By focusing on other characters, Daybreak gets to tell different stories, like that of bully-turned-samurai pacifist Wesley Fists. That character description certainly sounds fresher than "cool outcast looking for his love interest" (no offense, Josh), and it lets Daybreak explore some interesting cultures and archetypes.
Wesley is very much of the tradition of black kung fu fandom, and Coleite especially credits one of the series' writers, Calaya Stallworth, with educating his fellow showrunners about the connection. When RZA came in to record narration for Wesley's episode, Fierson says that the dialogue they had for him was echoing the recent Showtime documentary series about the Wu-Tang Clan.
"Half of the things we're saying in this show about [black kung fu] the Wu-Tang is saying through that documentary about why they embrace kung fu, where it came from," Fierson recalled.
"It's not like we're not doing a TED Talk," explained Brad Peyton, another EP. "We're able to do it through a fascinating fashion, really through Wesley's POV. You needed to be educated about why he loves kung fu."
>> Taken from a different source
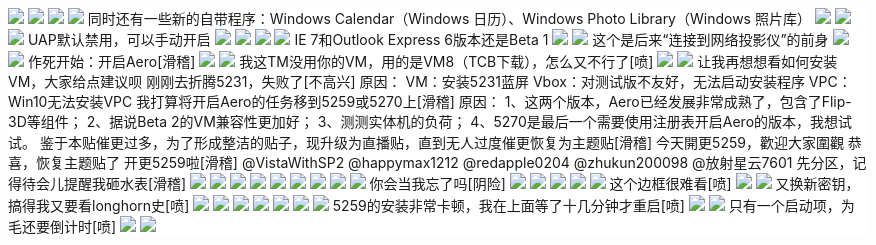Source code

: ![](https://wvbarchive.s3-ap-northeast-1.amazonaws.com/4652130350/b7f7f68ea0ec08faf48dfbb851ee3d6d54fbda12.jpg) ![](https://wvbarchive.s3-ap-northeast-1.amazonaws.com/4652130350/b8ede119367adab4c9a4f35c83d4b31c8601e4ab.jpg) ![](https://wvbarchive.s3-ap-northeast-1.amazonaws.com/4652130350/990db02b6059252d12b3f51b3c9b033b5ab5b97b.jpg) ![](https://wvbarchive.s3-ap-northeast-1.amazonaws.com/4652130350/4a2505d8f2d3572c8d5674c38213632763d0c36b.jpg) 同时还有一些新的自带程序：Windows Calendar（Windows 日历）、Windows Photo Library（Windows 照片库） ![](https://wvbarchive.s3-ap-northeast-1.amazonaws.com/4652130350/11fbbef8d72a6059e08a09052034349b023bba09.jpg) ![](https://wvbarchive.s3-ap-northeast-1.amazonaws.com/4652130350/c5c182dce71190ef893d7ac0c61b9d16fffa60e5.jpg) ![](https://wvbarchive.s3-ap-northeast-1.amazonaws.com/4652130350/f9ccfc514fc2d5627ece38f2ef1190ef74c66ce5.jpg) UAP默认禁用，可以手动开启 ![](https://wvbarchive.s3-ap-northeast-1.amazonaws.com/4652130350/f20f24176d224f4a8e609b0c01f790529922d12e.jpg) ![](https://wvbarchive.s3-ap-northeast-1.amazonaws.com/4652130350/8eeffa17fdfaaf51f7f56aa0845494eef11f7a94.jpg) ![](https://wvbarchive.s3-ap-northeast-1.amazonaws.com/4652130350/66633eef3d6d55fb183f9e3965224f4a21a4dd2e.jpg) ![](https://wvbarchive.s3-ap-northeast-1.amazonaws.com/4652130350/891e72cf36d3d5397851e4dc3287e950342ab0b3.jpg) IE 7和Outlook Express 6版本还是Beta 1 ![](https://wvbarchive.s3-ap-northeast-1.amazonaws.com/4652130350/3632c0eece1b9d16ff60717efbdeb48f8d54647b.jpg) ![](https://wvbarchive.s3-ap-northeast-1.amazonaws.com/4652130350/dba428c3d56285351ee8393e98ef76c6a6ef639f.jpg) 这个是后来“连接到网络投影仪”的前身 ![](https://wvbarchive.s3-ap-northeast-1.amazonaws.com/4652130350/d1d7f0dca144ad34b81b6c98d8a20cf430ad857b.jpg) ![](https://wvbarchive.s3-ap-northeast-1.amazonaws.com/4652130350/0bc2cbae2edda3cc90ec533f09e93901203f929f.jpg) 作死开始：开启Aero\[滑稽\] ![](https://wvbarchive.s3-ap-northeast-1.amazonaws.com/4652130350/ebecf02ad40735fab037a5a696510fb30d2408db.jpg) ![](https://wvbarchive.s3-ap-northeast-1.amazonaws.com/4652130350/0253be32c895d143f2e50f3c7bf082025baf0717.jpg) 我这TM没用你的VM，用的是VM8（TCB下载），怎么又不行了\[喷\] ![](https://wvbarchive.s3-ap-northeast-1.amazonaws.com/4652130350/e4fb2cfafbedab646be1a6dfff36afc378311e17.jpg) ![](https://wvbarchive.s3-ap-northeast-1.amazonaws.com/4652130350/38049037afc3793167fb6d36e3c4b74542a91117.jpg) 让我再想想看如何安装VM，大家给点建议呗 刚刚去折腾5231，失败了\[不高兴\] 原因： VM：安装5231蓝屏 Vbox：对测试版不友好，无法启动安装程序 VPC：Win10无法安装VPC 我打算将开启Aero的任务移到5259或5270上\[滑稽\] 原因： 1、这两个版本，Aero已经发展非常成熟了，包含了Flip-3D等组件； 2、据说Beta 2的VM兼容性更加好； 3、测测实体机的负荷； 4、5270是最后一个需要使用注册表开启Aero的版本，我想试试。 鉴于本贴催更过多，为了形成整洁的贴子，现升级为直播贴，直到无人过度催更恢复为主题贴\[滑稽\] 今天開更5259，歡迎大家圍觀 恭喜，恢复主题贴了 开更5259啦\[滑稽\] @VistaWithSP2 @happymax1212 @redapple0204 @zhukun200098 @放射星云7601 先分区，记得待会儿提醒我砸水表\[滑稽\] ![](https://wvbarchive.s3-ap-northeast-1.amazonaws.com/4652130350/d7dfb30635fae6cdf8332c6307b30f2443a70f26.jpg) ![](https://wvbarchive.s3-ap-northeast-1.amazonaws.com/4652130350/d7dfb30635fae6cdf8a72c6307b30f2443a70f92.jpg) ![](https://wvbarchive.s3-ap-northeast-1.amazonaws.com/4652130350/89e3183f6709c93d2e7589f5973df8dcd0005426.jpg) ![](https://wvbarchive.s3-ap-northeast-1.amazonaws.com/4652130350/4e007cd4ad6eddc4266033f931dbb6fd53663326.jpg) ![](https://wvbarchive.s3-ap-northeast-1.amazonaws.com/4652130350/222d95d2572c11df619c38216b2762d0f603c25d.jpg) ![](https://wvbarchive.s3-ap-northeast-1.amazonaws.com/4652130350/20ad422cd42a2834c7ebb10953b5c9ea14cebf5d.jpg) ![](https://wvbarchive.s3-ap-northeast-1.amazonaws.com/4652130350/e4fb2cfafbedab6497f5cac2ff36afc378311e26.jpg) ![](https://wvbarchive.s3-ap-northeast-1.amazonaws.com/4652130350/d17bc7ed08fa513df7b9ebdc356d55fbb3fbd993.jpg) ![](https://wvbarchive.s3-ap-northeast-1.amazonaws.com/4652130350/43cf3cb4c9ea15cecefd670bbe003af33b87b293.jpg) 你会当我忘了吗\[阴险\] ![](https://wvbarchive.s3-ap-northeast-1.amazonaws.com/4652130350/3379ce763912b31b199f4a2b8e18367adbb4e133.jpg) ![](https://wvbarchive.s3-ap-northeast-1.amazonaws.com/4652130350/c7f5c68a87d6277f2b1bb43a20381f30e824fc99.jpg) ![](https://wvbarchive.s3-ap-northeast-1.amazonaws.com/4652130350/23d305d1f703918f6e15bac8593d26975beec4e6.jpg) ![](https://wvbarchive.s3-ap-northeast-1.amazonaws.com/4652130350/47fc4f391f30e92402ad1a3344086e061c95f799.jpg) ![](https://wvbarchive.s3-ap-northeast-1.amazonaws.com/4652130350/fefd0c62f6246b60e4ca3576e3f81a4c530fa2e6.jpg) 这个边框很难看\[喷\] ![](https://wvbarchive.s3-ap-northeast-1.amazonaws.com/4652130350/c760c3c37d1ed21b7d0ea9e7a56eddc453da3fe6.jpg) ![](https://wvbarchive.s3-ap-northeast-1.amazonaws.com/4652130350/6d0187ff9925bc316683869a56df8db1c91370cf.jpg) 又换新密钥，搞得我又要看longhorn史\[喷\] ![](https://wvbarchive.s3-ap-northeast-1.amazonaws.com/4652130350/fccad63433fa828be92b1be1f51f4134960a5a99.jpg) ![](https://wvbarchive.s3-ap-northeast-1.amazonaws.com/4652130350/65ebf2cbd1c8a7869022cc0c6f09c93d71cf5099.jpg) ![](https://wvbarchive.s3-ap-northeast-1.amazonaws.com/4652130350/f9e6affdc3cec3fd96e92177de88d43f859427d6.jpg) ![](https://wvbarchive.s3-ap-northeast-1.amazonaws.com/4652130350/d2b1b189d43f8794cb28ce2cda1b0ef419d53ad6.jpg) ![](https://wvbarchive.s3-ap-northeast-1.amazonaws.com/4652130350/fcc53b6134a85edfb139782141540923dc547574.jpg) ![](https://wvbarchive.s3-ap-northeast-1.amazonaws.com/4652130350/b2ebd9086b63f6248dcfbf018f44ebf81b4ca31c.jpg) ![](https://wvbarchive.s3-ap-northeast-1.amazonaws.com/4652130350/2b9791256b600c336feb58ca124c510fd8f9a11c.jpg) 5259的安装非常卡顿，我在上面等了十几分钟才重启\[喷\] ![](https://wvbarchive.s3-ap-northeast-1.amazonaws.com/4652130350/4f47682542a7d933407f6271a54bd11371f001d6.jpg) ![](https://wvbarchive.s3-ap-northeast-1.amazonaws.com/4652130350/6fdade399b504fc2f1fe3607eddde71191ef6d00.jpg) 只有一个启动项，为毛还要倒计时\[喷\] ![](https://wvbarchive.s3-ap-northeast-1.amazonaws.com/4652130350/4c0056accbef760958aa1f9d26dda3cc7dd99e00.jpg) ![](https://wvbarchive.s3-ap-northeast-1.amazonaws.com/4652130350/d2b1b189d43f8794cb4ace2cda1b0ef41ad53a74.jpg)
Even when the other "main" characters aren't sneakily offering cultural history legends, they're still able to take Daybreak places that it couldn't go; it was just focused on Josh and his journey — which the creators admit is intentionally a little trite ("a quest to find the love of my life, my girlfriend in high school," Fierson knowingly called it).
Josh's story remains the ostensible backbone of the show, but Daybreak makes its post-apocalyptic world a more surprising place when it doesn't limit itself to his experience.
"What I want as an audience is to be surprised at every as that every step of the way. I want to feel that the storytellers have control over the narrative and that you're going to surprise me," Coleite said, and in a series full of surprises, Daybreak's third-episode protagonist twist might just be the biggest.